Problems on register_backward_hook

phantom90 · November 15, 2019, 6:45am

Hi. We have such sample code:

class xxx:
    def __init__(self, model):
        self.model = model
        self.gradients = None
        self.model.eval()
        self.hook_layers()

    def hook_layers(self):
        def hook_function(module, grad_in, grad_out):
            self.gradients = grad_in[0]
        first_layer = list(self.model.children())[0] . # Get the 1st layer.
        first_layer.register_backward_hook(hook_function)

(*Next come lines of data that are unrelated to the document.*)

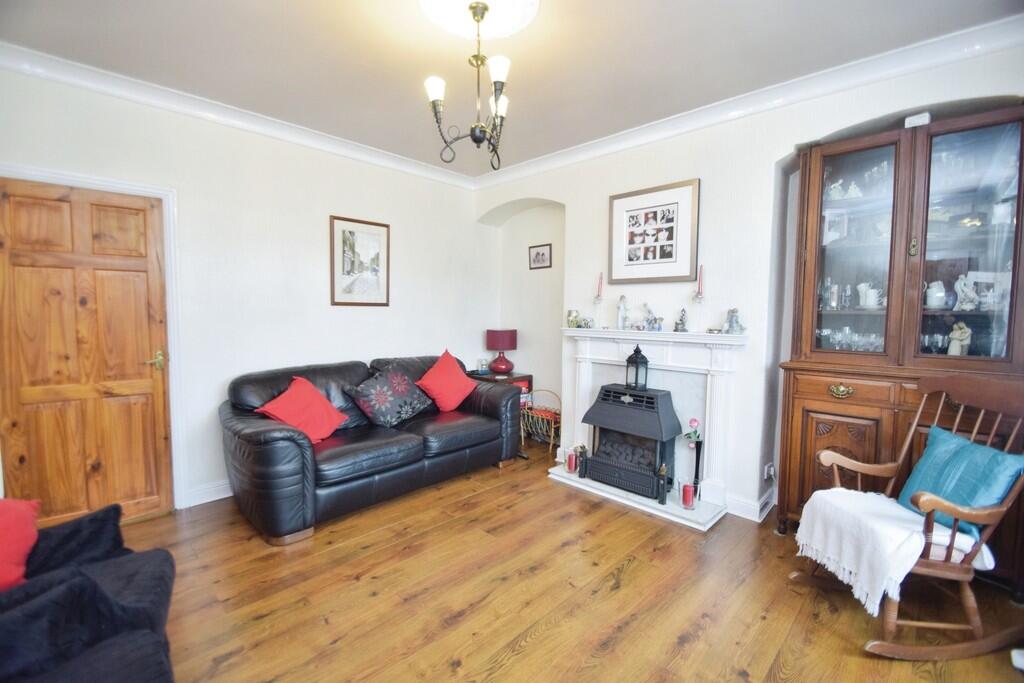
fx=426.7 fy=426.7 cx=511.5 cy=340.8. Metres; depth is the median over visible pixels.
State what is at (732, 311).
figurine
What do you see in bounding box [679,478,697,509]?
candle
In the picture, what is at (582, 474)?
figurine
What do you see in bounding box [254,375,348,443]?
red cushion
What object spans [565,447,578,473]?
red candle
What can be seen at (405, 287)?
left wall
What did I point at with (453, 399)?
red cushion
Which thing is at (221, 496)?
baseboard
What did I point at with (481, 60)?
chandelier
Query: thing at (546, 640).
floor
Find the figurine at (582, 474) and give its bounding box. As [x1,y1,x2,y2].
[576,445,588,477]
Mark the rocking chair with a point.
(986, 512)
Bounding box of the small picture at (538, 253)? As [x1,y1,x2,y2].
[528,243,551,269]
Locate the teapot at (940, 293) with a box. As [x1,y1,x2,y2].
[924,280,946,308]
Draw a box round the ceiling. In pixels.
[0,0,1021,176]
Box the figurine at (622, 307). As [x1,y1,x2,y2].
[616,294,627,329]
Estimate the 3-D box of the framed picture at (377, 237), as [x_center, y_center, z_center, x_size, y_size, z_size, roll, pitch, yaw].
[-1.309,-0.676,3.709,0.025,0.742,0.514,4,6,44]
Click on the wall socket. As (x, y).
(772, 470)
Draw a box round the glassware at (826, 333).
[816,326,883,350]
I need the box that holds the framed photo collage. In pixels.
[608,178,699,283]
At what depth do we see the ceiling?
2.27 m
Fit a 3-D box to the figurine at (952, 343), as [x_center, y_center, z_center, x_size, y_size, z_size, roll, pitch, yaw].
[2.367,-0.003,2.260,0.099,0.192,0.086,4,6,44]
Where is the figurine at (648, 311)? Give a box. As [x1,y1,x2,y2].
[641,303,662,330]
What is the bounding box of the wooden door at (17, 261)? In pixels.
[0,177,171,527]
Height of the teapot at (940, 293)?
0.148 m
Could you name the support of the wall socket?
attached to the right wall at (574, 227)
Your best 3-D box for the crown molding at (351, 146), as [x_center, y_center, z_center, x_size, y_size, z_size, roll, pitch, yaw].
[-1.731,-1.563,3.129,0.106,0.099,3.608,4,6,44]
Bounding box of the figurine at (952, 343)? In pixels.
[947,321,971,355]
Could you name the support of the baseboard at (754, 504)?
attached to the right wall at (574, 227)
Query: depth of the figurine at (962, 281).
2.26 m
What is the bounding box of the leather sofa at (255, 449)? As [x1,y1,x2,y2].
[217,352,524,544]
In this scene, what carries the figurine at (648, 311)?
on the fireplace
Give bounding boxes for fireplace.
[556,327,748,523]
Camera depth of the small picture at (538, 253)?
4.41 m
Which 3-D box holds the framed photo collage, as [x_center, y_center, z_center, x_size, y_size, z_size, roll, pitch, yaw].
[1.064,-0.806,3.253,0.692,0.726,0.029,4,6,44]
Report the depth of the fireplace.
3.10 m
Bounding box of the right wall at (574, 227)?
[474,34,1023,525]
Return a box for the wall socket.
[764,462,775,479]
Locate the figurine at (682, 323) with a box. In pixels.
[674,308,688,331]
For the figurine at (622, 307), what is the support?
on the fireplace
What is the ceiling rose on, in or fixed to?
attached to the ceiling
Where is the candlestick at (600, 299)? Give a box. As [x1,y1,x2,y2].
[594,292,604,328]
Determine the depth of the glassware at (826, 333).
2.56 m
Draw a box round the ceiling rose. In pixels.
[419,0,540,39]
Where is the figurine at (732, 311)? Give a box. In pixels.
[723,308,744,334]
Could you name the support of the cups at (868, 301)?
in the china cabinet
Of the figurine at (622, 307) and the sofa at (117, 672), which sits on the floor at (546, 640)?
the sofa at (117, 672)
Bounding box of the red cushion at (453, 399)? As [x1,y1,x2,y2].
[416,350,475,411]
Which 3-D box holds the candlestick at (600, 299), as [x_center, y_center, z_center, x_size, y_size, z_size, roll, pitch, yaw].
[0.719,-0.245,3.515,0.095,0.315,0.096,4,6,44]
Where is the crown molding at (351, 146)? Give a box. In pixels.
[0,42,476,189]
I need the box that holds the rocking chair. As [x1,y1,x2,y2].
[793,376,1022,661]
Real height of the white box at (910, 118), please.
0.071 m
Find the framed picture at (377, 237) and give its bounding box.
[329,215,390,306]
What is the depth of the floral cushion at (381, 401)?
3.28 m
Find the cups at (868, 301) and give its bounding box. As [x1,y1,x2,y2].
[856,282,882,308]
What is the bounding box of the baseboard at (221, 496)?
[182,478,234,507]
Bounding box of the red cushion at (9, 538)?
[0,497,40,590]
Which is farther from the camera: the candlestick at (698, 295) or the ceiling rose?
the candlestick at (698, 295)
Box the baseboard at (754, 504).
[725,489,775,521]
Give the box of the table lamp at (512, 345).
[486,328,517,374]
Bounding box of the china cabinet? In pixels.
[777,104,1023,555]
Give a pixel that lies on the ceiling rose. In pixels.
(493, 30)
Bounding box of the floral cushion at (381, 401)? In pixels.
[347,364,432,426]
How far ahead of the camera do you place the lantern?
3.14 m
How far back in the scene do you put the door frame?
2.75 m
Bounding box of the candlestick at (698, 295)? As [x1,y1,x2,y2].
[692,265,705,333]
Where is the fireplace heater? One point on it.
(664, 409)
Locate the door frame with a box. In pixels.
[0,163,185,511]
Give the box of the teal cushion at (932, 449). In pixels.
[894,425,1023,539]
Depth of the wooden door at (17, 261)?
2.53 m
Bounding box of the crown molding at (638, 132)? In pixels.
[472,11,1023,189]
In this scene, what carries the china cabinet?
on the floor at (546, 640)
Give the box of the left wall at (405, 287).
[0,59,489,516]
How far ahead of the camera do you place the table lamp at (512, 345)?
4.44 m
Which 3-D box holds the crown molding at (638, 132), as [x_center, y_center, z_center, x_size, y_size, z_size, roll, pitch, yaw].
[1.178,-1.542,3.008,4.227,0.106,0.115,4,6,44]
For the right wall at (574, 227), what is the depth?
2.96 m
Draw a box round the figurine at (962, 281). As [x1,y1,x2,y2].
[953,273,977,310]
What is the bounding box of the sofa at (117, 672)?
[0,499,178,682]
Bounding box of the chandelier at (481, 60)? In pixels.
[424,0,511,170]
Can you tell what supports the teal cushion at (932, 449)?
on the rocking chair
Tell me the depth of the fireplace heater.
3.14 m
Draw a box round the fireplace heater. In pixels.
[581,382,680,501]
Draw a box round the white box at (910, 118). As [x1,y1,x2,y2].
[904,112,930,127]
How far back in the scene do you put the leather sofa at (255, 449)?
2.89 m
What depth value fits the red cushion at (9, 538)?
1.40 m
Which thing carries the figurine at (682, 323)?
on the fireplace
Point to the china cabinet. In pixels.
(858, 421)
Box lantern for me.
[625,344,648,390]
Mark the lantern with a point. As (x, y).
(636, 359)
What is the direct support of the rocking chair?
on the floor at (546, 640)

    def generate_gradients(self, input_image, target_class):
        # Forward pass
        model_output = self.model(input_image)
        model_output = model_output.reshape(-1)
        input_image.requires_grad = True
        self.model.zero_grad()
        one_hot_output = torch.FloatTensor(model_output.size()[-1]).zero_()
        one_hot_output[target_class] = 1
        # Backward pass
        model_output.backward(gradient=one_hot_output)

        gradients_as_arr = self.gradients.data.numpy()[0]
        return gradients_as_arr

input_image is just pil image preprocessed by torchvision.

When I run the code, the error says self.gradients.data does not exist. Actually, the format of grad_in is like (None, , None). May I know what do these dimensions mean in grad_in? How to correctly save the gradient of the first layer.

Many thanks~

albanD · November 15, 2019, 6:43pm

Hi,

input_image in your example should be a Tensor. Otherwise, setting requires_grad on it will have no effect.

Also you should not use .data anymore. You can use .detach() here to replace it.

Are you trying to get the gradient for the input of your network? If that case, since you set require_grad=True on input_image which is a leaf Tensor, after the call to .backward, you can simply access it via input_image.grad.

Finally as you can see in the doc for register_backward_hook, it won’t work with all nn.Modules. So you might want to use register_hook directly on a Tensor if you want the gradients for that Tensor.
Or if you have access to that Tensor during the forward, simply call .retain_grad() on it for its .grad field to be populated during the backward.